Boy, I can't understand why anyone would think the Clintons are running a race-baiting campaign to paint Obama as "the black candidate."


Yet while Tapper and many other observers are put off by Mr. Clinton's evident appeal to racial prejudice, Jackson himself professes not to be, according to the New York Times(http://thecaucus.blogs.nytimes.com/2008/01/28/jackson-not-upset-by-clinton-remarks/):

The Rev. Jesse Jackson said late Sunday that he was not offended by comments on Saturday by former President Bill Clinton, who brought up Mr. Jackson's name in response to a question about Senator Barack Obama.

Mr. Clinton had noted that Mr. Jackson had won South Carolina in the Democratic contests in 1984 and 1988. Pundits and many in the blogosphere interpreted Mr. Clinton's mention of Mr. Jackson as an attempt to diminish Mr. Obama . . . because Mr. Jackson had not gone on to win the Democratic nomination.

But Mr. Jackson said he did not see it that way.

"I don't read anything negative into Clinton's observation," Mr. Jackson said in a phone conversation late Sunday night. . . . Still, Mr. Jackson said that he had spoken to Mr. Obama on Saturday night and to Mr. Clinton a few days earlier and that he had appealed to both to "take it to a higher ground."


In Mr. Clinton's defense, it may be said that Obama has some things in common with Jackson as a presidential candidate. Like Jackson (at least in South Carolina), he won an overwhelming number of black votes--78%, according to CNN exit polls--presumably in part because of ethnic pride. As for the white vote, one can argue that Obama's glass is half empty (less than 1 in 4 whites went for him) or half full (Obama's 24% was much better than the estimated 5% to 10% Jackson got in the 1988 caucuses, according to the New York Times).
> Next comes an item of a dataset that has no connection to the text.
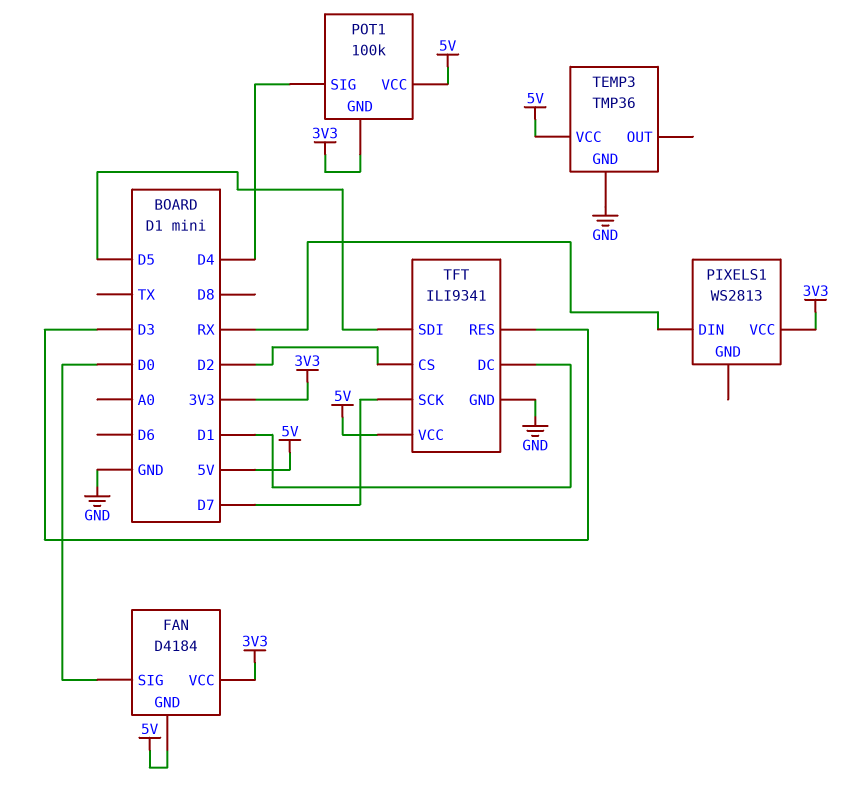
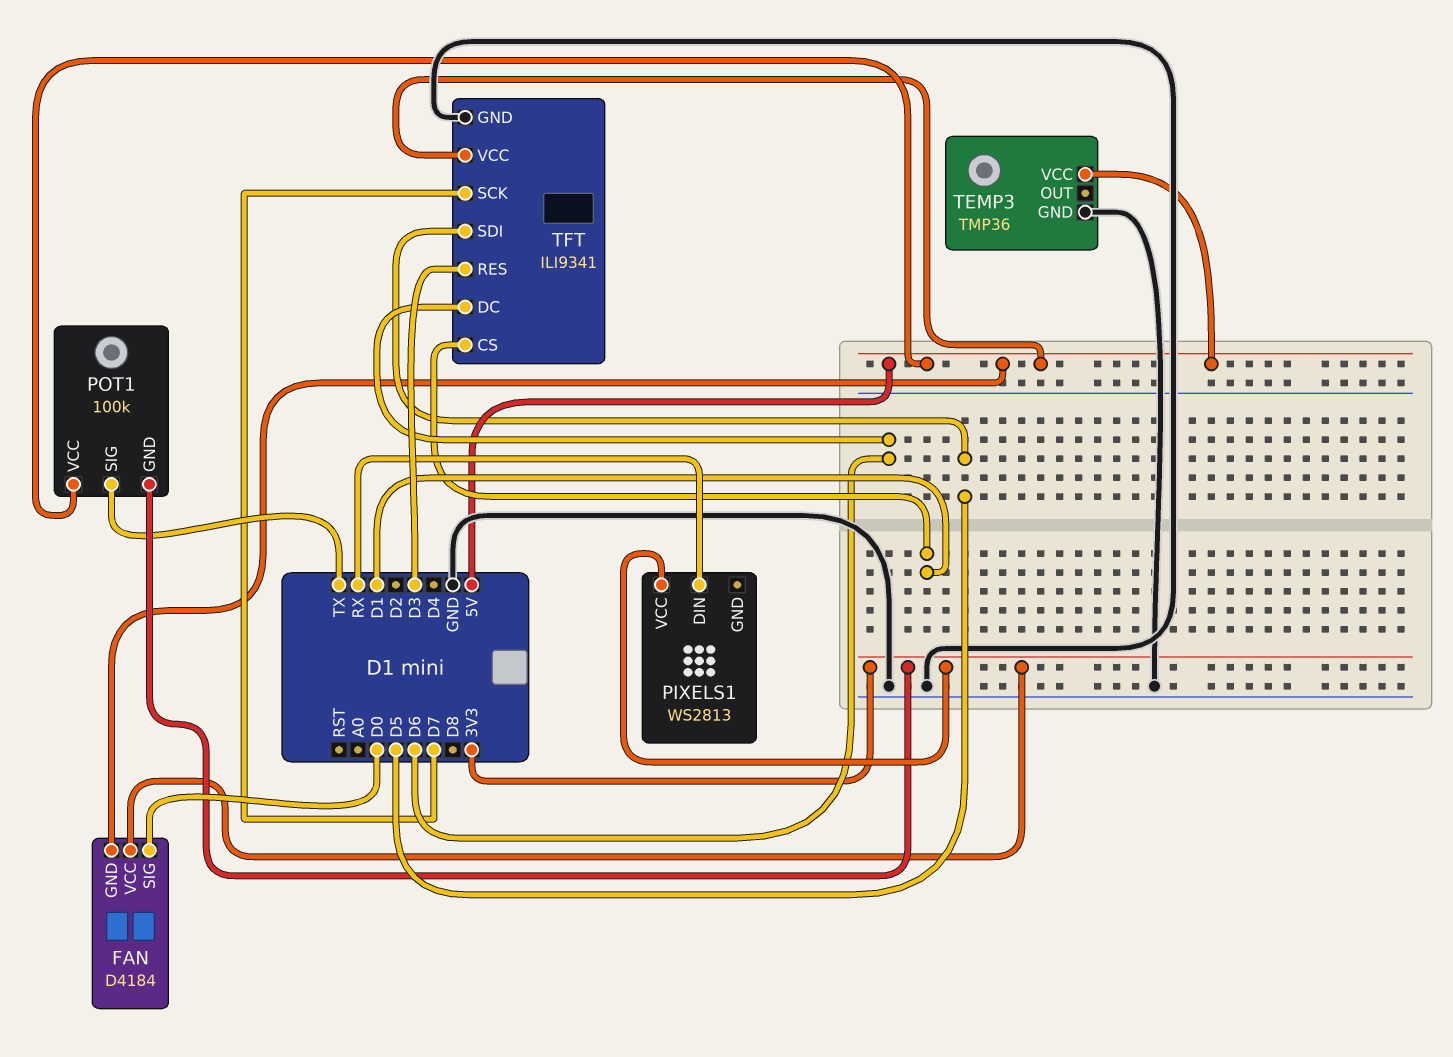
POT1 pin SIG: D4 -> TX
TFT pin CS: D2 -> D1
TFT pin DC: D1 -> D6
Also, in this columnist's opinion, Obama, like Jackson, is too liberal and too inexperienced to make an ideal president.

Given all this, and given that Jackson himself is taking the high road, shouldn't we refrain from making a big deal of Mr. Clinton's remark?

Absolutely not. Jackson is impossibly compromised in this matter, because at the root of Mr. Clinton's comment is the recognition that Jackson stands for something loathsome--something that Obama has repudiated.

Jesse Jackson is not a racial healer but an ambulance chaser. He has made his career exploiting black insecurity and white guilt, seizing on racial disputes and misunderstandings to profit financially and enhance his own status. If racial disharmony disappeared tomorrow, Jackson would be out of a job.

In this sense--the sense that is most important to Jackson's political identity--Obama is Jackson's opposite. He has emerged as a national political figure, and a plausible prospective president, by calling for unity, not by seeking to take advantage of division.

When Mr. Clinton likens Obama to Jackson, the clear message to white voters is that a black candidate cannot be better than Jackson, cannot be relied upon to put the interests of the country above those of his race or himself. This is a truly bigoted notion--and it is one that Jackson cannot protest, for to protest it would be to acknowledge the truth about himself.